Moody's Investors Service says that poll respondents at offshore credit briefings in London, Paris and New York in October identified rising corporate distress and increased policy uncertainty as the greatest risks to growth for China (Aa3 stable) in 2016.
Poll respondents further expect economic activity to slow, with GDP growth of 6.5% or lower in 2016.
In particular, asset quality deterioration in industries showing overcapacity is a concern for Chinese banks. However, the majority of those polled believe that the Chinese authorities possess the tools to avert a banking crisis, or that a crisis would take much longer than 12-18 months to materialize.
Moody's conclusions are contained in its just-released report "China Credit: Heard from the Market: Muted Growth Expectations, but Financial Crisis Unlikely". Polling results were taken from 130 respondents in London, Paris and New York.
The polling results showed broad consensus that corporate leverage will continue to rise next year, challenging corporates, even if at a moderate pace.

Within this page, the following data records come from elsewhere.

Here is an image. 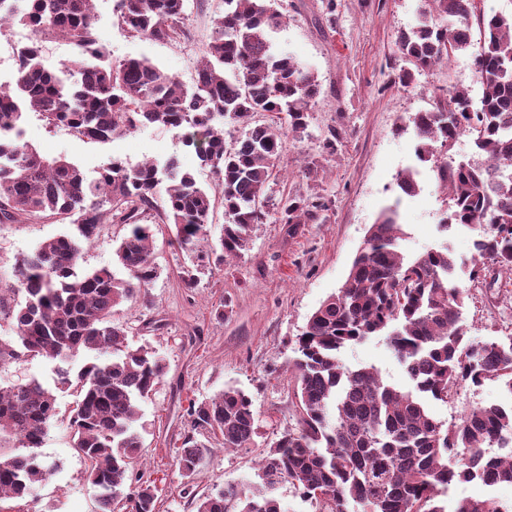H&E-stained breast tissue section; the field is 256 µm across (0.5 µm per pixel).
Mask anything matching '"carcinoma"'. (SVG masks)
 <instances>
[{"label":"carcinoma","mask_w":512,"mask_h":512,"mask_svg":"<svg viewBox=\"0 0 512 512\" xmlns=\"http://www.w3.org/2000/svg\"><path fill=\"white\" fill-rule=\"evenodd\" d=\"M276 4L224 0L188 88L149 59L112 62L94 32L96 0H0V30L17 23L36 35L58 34L77 49L50 71L34 39L16 49L13 81L0 84V224L44 218L77 230L42 241L0 288V322L13 333L0 339V367L26 357L65 363L82 351L95 353L74 377L57 368V384L75 394L73 447L87 463L99 512H113L116 502L124 512L157 509L153 486L135 468L143 443L134 422L166 364L147 346H129L127 328L112 321L117 306L158 276L147 224L156 197L165 192L160 219L173 226L190 262L180 273L187 289L197 287L198 273L247 251L258 225L286 224L292 235L321 208L290 193L271 194L285 139L307 135L320 93L311 69L272 51L271 33L283 24ZM115 11L136 36L168 43L189 35L184 0H115ZM395 46L403 86L417 72L469 55L482 85L480 107L472 109L468 91L455 87L432 109L415 113L416 157L431 163L447 204L439 228L478 230L471 278L487 263L511 275L512 14L480 13L476 0H423L418 24L401 31ZM28 111L48 129L65 125L76 137L101 143L150 125L174 129L213 174L214 187L199 186L175 155L134 167L114 158L90 179L77 164L25 141ZM265 113L270 121L253 124ZM226 121L241 129L229 142ZM463 136L478 158H451ZM215 192L224 224L205 249ZM106 220L127 226L116 249L124 278L107 268L79 273L85 247ZM403 235L395 212H383L345 282L308 318L292 359L296 425L267 446L254 479L195 493L210 438L248 448L258 426L251 397L238 387L189 403L190 431L177 466L191 512H284L275 494L283 483L315 512H351L352 503L362 512H502L492 498L462 499L449 511L441 497L451 479L512 484V405L473 406L447 425L430 403L448 402L462 384L487 381L512 394V342L469 339L465 291L455 280L458 259L446 246L409 258L400 251ZM373 336L385 337L409 386L387 383L373 367L343 365V350ZM57 414L55 391L36 379L0 387V501L31 496L51 477L33 449ZM10 446L30 452L6 451Z\"/></svg>","instance_id":"carcinoma-1"}]
</instances>
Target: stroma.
<instances>
[{"label":"stroma","mask_w":512,"mask_h":512,"mask_svg":"<svg viewBox=\"0 0 512 512\" xmlns=\"http://www.w3.org/2000/svg\"><path fill=\"white\" fill-rule=\"evenodd\" d=\"M114 0H96L95 35L113 60L147 58L192 86L196 62L211 40L215 18L224 0H184L191 30L187 41L161 44L131 36L113 12ZM420 0H336L326 11L325 0H281L288 21L272 35V49L289 53L309 66L321 84L307 134L287 140L280 158L282 172L274 193L323 197L327 210L289 234L287 225L262 224L241 257L223 268L202 273L197 288H182L178 273L187 256L170 243L167 225H153V258L159 276L141 296L117 307L114 319L126 324L128 342L147 344L162 355L167 374L151 399L140 406L135 424L143 438L139 468L157 488L158 512H188L184 480L174 448L184 434L190 400H203L233 385L248 393L258 414V433L251 447L232 449L213 441L211 452L194 483L198 493L238 482L253 468L273 434L294 427L296 411L289 397V361L295 340L310 314L345 281L366 232L379 214L396 209L407 233L401 243L406 255L442 245L458 255L472 253L474 234L466 229L440 232L445 209L431 170H424L421 188L412 196L397 186L398 174L416 163L417 140L408 123L413 114L431 108L441 89L461 87L479 103L481 83L467 56L417 73L406 87L395 84L402 61L396 51L399 30L416 21ZM25 138L48 156H63L88 177L111 158L127 165L178 155L194 170L199 184L210 187L213 176L194 153L180 143L175 130L149 126L106 143L83 141L64 128L47 129L28 114ZM336 149L325 154L326 138ZM319 160L316 175L306 173ZM70 224L48 219L0 224V281L11 279L12 267L43 240L71 232ZM126 233L121 224L106 225L86 250L81 271L117 269V242ZM463 318L475 341L512 340V277L487 268L475 283ZM343 363L353 369L374 367L394 385L406 382L404 370L383 337L376 336L346 349ZM68 391L57 393L58 420L38 453L55 464L56 473L38 487L34 500H16L11 512H98L86 466L72 446ZM495 382L460 387L456 398L438 403L436 416L459 422L475 405L504 403Z\"/></svg>","instance_id":"obj_1"}]
</instances>
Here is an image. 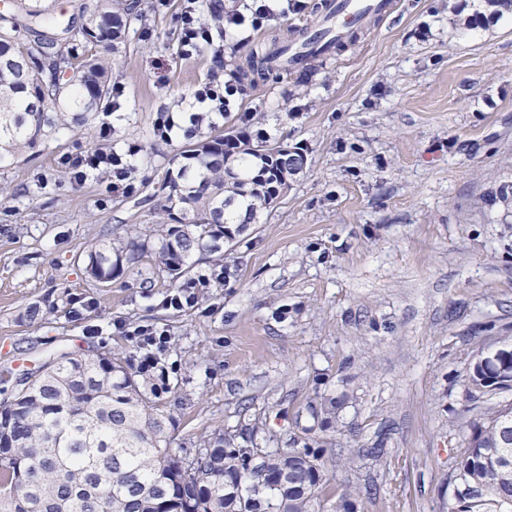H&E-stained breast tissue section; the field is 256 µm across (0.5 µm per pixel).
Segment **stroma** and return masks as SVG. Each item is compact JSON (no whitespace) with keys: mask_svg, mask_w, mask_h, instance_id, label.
Masks as SVG:
<instances>
[{"mask_svg":"<svg viewBox=\"0 0 512 512\" xmlns=\"http://www.w3.org/2000/svg\"><path fill=\"white\" fill-rule=\"evenodd\" d=\"M319 2L244 23L229 41L211 24L212 44L187 56L185 0H142L145 20L107 54L121 91L109 142L145 148L133 192L70 175L100 139L96 122L0 164V371L63 348L132 352L130 331L149 327L168 338L174 447L256 419L281 448L381 440L380 464L329 468L326 494L370 484L359 512H448L465 368L512 336L511 13L468 30L481 0H393L306 77L239 81L237 118L302 148L307 164L224 287L175 309L164 285L85 272L91 248L163 219L154 189L183 141L156 136L159 112L186 108L209 78L230 80L252 46L293 37ZM344 392L331 436L308 405Z\"/></svg>","mask_w":512,"mask_h":512,"instance_id":"stroma-1","label":"stroma"}]
</instances>
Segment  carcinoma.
<instances>
[{
	"instance_id": "cac0c4a2",
	"label": "carcinoma",
	"mask_w": 512,
	"mask_h": 512,
	"mask_svg": "<svg viewBox=\"0 0 512 512\" xmlns=\"http://www.w3.org/2000/svg\"><path fill=\"white\" fill-rule=\"evenodd\" d=\"M143 18L139 0H96L67 25L72 46L0 14V161L39 152L61 128L85 127L112 103V72L102 52ZM251 49L237 76L264 67ZM227 130L203 117L189 122L182 151L161 187L167 221L154 233L126 231L90 251L86 272L109 281L131 272L146 288L167 277L180 288L198 281L193 258L207 256L230 275L233 251L290 186L280 148L261 129ZM151 264L143 266L144 257ZM512 359L496 365L472 356L464 448L455 457L448 512H512V403L485 407L483 396L508 391ZM15 379L0 400V512H358L360 487L323 495L333 449L310 443L265 448L256 420L236 434L216 430L192 450L172 447L174 419L151 373L135 354L61 351ZM343 400L320 401L322 426L336 423Z\"/></svg>"
}]
</instances>
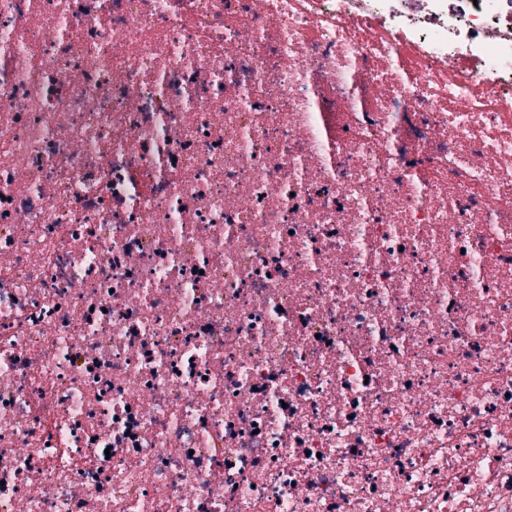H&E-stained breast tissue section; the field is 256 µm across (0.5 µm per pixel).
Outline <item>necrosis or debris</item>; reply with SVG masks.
Masks as SVG:
<instances>
[{
  "label": "necrosis or debris",
  "mask_w": 512,
  "mask_h": 512,
  "mask_svg": "<svg viewBox=\"0 0 512 512\" xmlns=\"http://www.w3.org/2000/svg\"><path fill=\"white\" fill-rule=\"evenodd\" d=\"M0 512H512V0H0Z\"/></svg>",
  "instance_id": "1"
}]
</instances>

Coupled with a 0%-5% depreciation of the renminbi against the US dollar and expectations of slower growth, this situation points to a challenging backdrop for Chinese corporates.
The poll results largely mirror Moody's forecast for a gradual slowdown in China, with real GDP growth of 6.3% in 2016, down from just under 7% in 2015.
According to Moody's, the sustained slowdown in headline expansion reflects the challenges associated with China's ongoing structural rebalancing and, in particular, the policy trade-offs between implementing long-term reform and market liberalization and short-term macroeconomic stability.
Similarly, Moody's also sees credit challenges for rated corporates from elevated leverage, although refinancing is relatively low for most.
Meanwhile, the offshore market remained undecided on the attractiveness of China's nascent municipal bond market. On average across the three cities, 25% of those polled saw the sector as attractive, while 36% disagreed and 39% remained undecided.
Concerns surrounding contingent liabilities from state-owned enterprises and local government financing vehicles were viewed as the most pertinent risks to regional and local governments, with weaker revenue from land sales also seen as a major challenge.